**Topic:** With all the hype about deep learning and “AI”, it is not well
(enough) publicized that for structured/tabular data widely encountered in
business applications it is actually another machine learning algorithm, the
gradient boosting machine/gradient boosted decision trees (GBM/GBDT) that
most often achieves the highest accuracy in supervised learning/prediction
tasks. In this talk we’ll provide plenty of evidence about the vast
superiority of GBMs over deep learning on tabular/business data. Then, we
will present some of the major open source GBM implementations such as
xgboost, h2o, lightgbm and catboost (all of them available from R and
Python), and finally, we will compare their main performance characteristics:
training speed, memory footprint, scaling to multiple CPU cores, GPU
implementations etc. While deep learning is certainly the best algorithm
available for computer vision (and it has also shown some success in a few
other rather specialized domains), in most business applications, where the
data is most often of a tabular structure, gradient boosted decision trees
are vastly superior to deep learning neural networks and should definitely be
the algorithm of choice.

**Bio:** Dr Szilard Pafka is Chief Scientist at
Epoch. Szilard studied Physics in the 90s and obtained a PhD by using statistical
methods to analyze the risk of financial portfolios. He worked in finance,
then in 2006 he moved to become the Chief Scientist of a tech company in
Santa Monica, California doing everything data (analysis, modeling, data
visualization, machine learning, data infrastructure etc). He was the
founder/organizer of several meetups in the Los Angeles area (R, data science
etc) and the data science community website datascience.la for more than a
decade until he relocated to Texas in 2021. He is the author of a well-known
machine learning benchmark on github (1000+ stars), a frequent speaker at
conferences (keynote/invited at KDD, R-finance, Crunch, eRum and contributed
at useR!, PAW, EARL, H2O World, Data Science Pop-up, Dataworks Summit etc.),
and he has developed and taught graduate data science and machine learning
courses as a visiting professor at two universities (UCLA in California and
CEU in Europe). You can follow him on LinkedIn,
Twitter or Github.

The lecture took place Friday, October 28, at 1pm Central. The presentation slides are available, a video recording is available (to anybody with a valid University of Illinois ‘Netid’). An unrestricted YouTube! link is also available.

**Topic:** Machine learning practice, often called data science, emphasizes empirical tuning of
predictive models. When these practitioners run into common problems they propose and promote fixes
somewhat different than the statistical canon. I’ll discuss two issues where data science practice
differs from statistical inference: co-linear variables and building classifiers for un-balanced
models. For co-linear variables the data science practice is often “regularize and ignore”, which I
will define and explain why this fire and forget procedure seems to work. This lets us start to
explore the consequences of using prediction quality as an exclusive model quality metric. For
un-balanced models I argue that the result is the opposite: ignoring the internal probabilistic
structure of the problem leads to unnecessarily clumsy work arounds. The goal is to show how to
appreciate data science as street fighting statistics.

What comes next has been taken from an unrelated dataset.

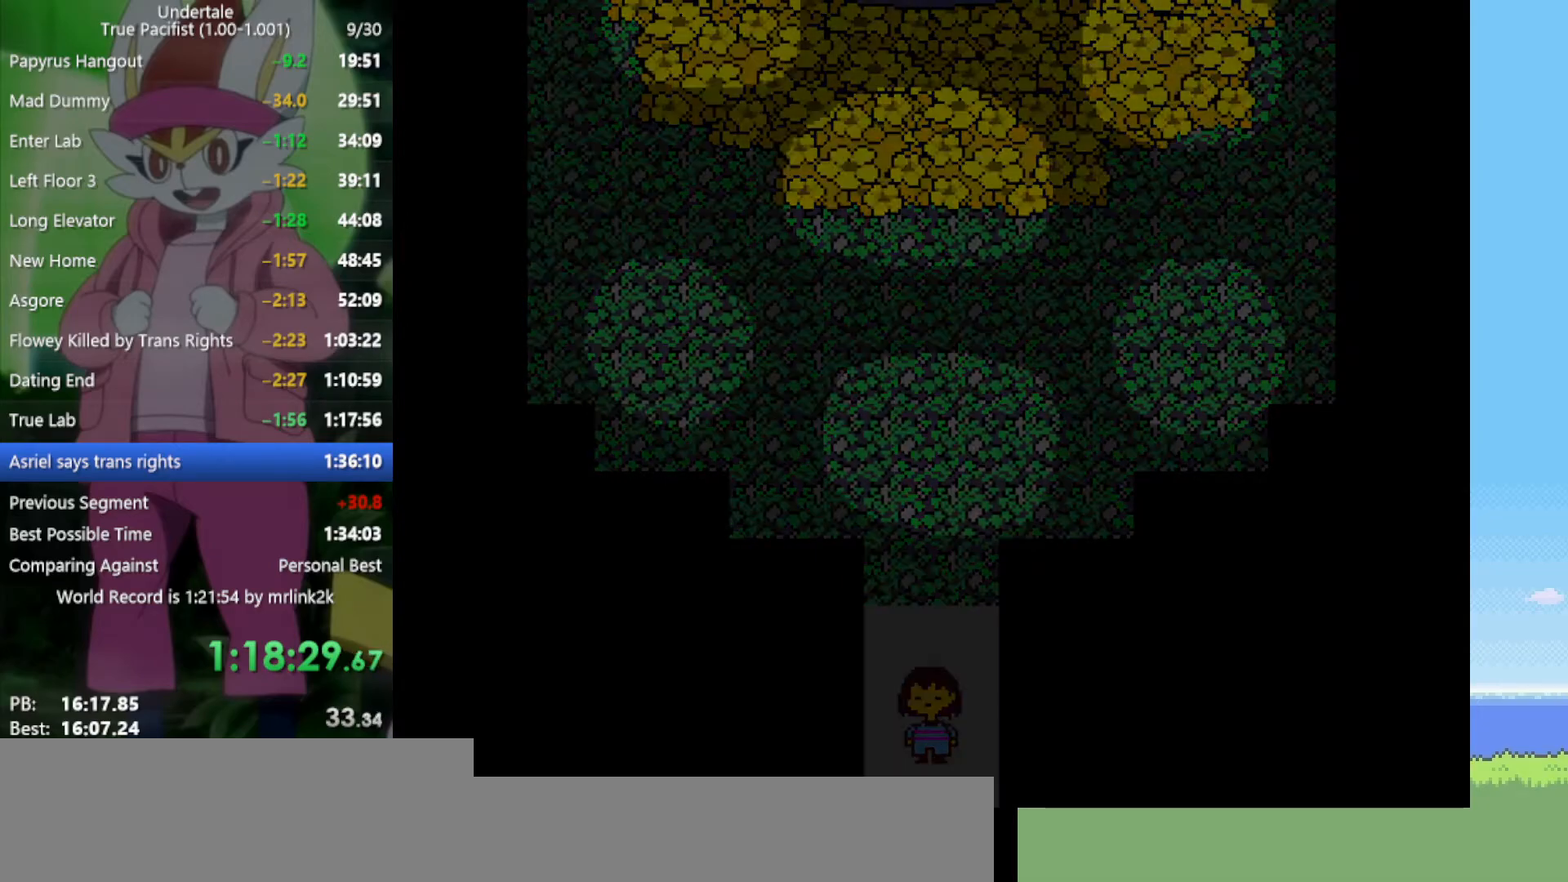
{"keys": ["up"], "events": [[400, "up", "down"]]}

**Bio:** Dr. John Mount is a Principal Consultant at Win Vector LLC. John has a Ph.D in computer science
from Carnegie Mellon University, using probabilistic methods to prove convergence rates of Markov
chains in optimization and sampling applications. He did work on structural diversity of molecules
for biotech applications, wrote and executed algorithmic trading strategies for Banc of America
securities (a division of Bank of America). He is now concentrating on data science, machine
learning, AI and analytics consulting and teaching. His most recent teaching product is a two week
private immersion course on data science for engineers. He is the co-author of the book Practical
Data Science with R, from Manning and now it its 2nd edition. He is the author of a number of
packages for data science in both R and Python. You can follow him on LinkedIn
https://www.linkedin.com/in/johnamount/ , Twitter https://twitter.com/winvectorllc , or Github
https://github.com/WinVector .

The lecture took place Wednesday, November 9, at 5pm Central. The presentation slides are available, as is the supporting GitHub repo A video recording is available (to anybody with a valid University of Illinois ‘Netid’). An unrestricted YouTube! link is also available.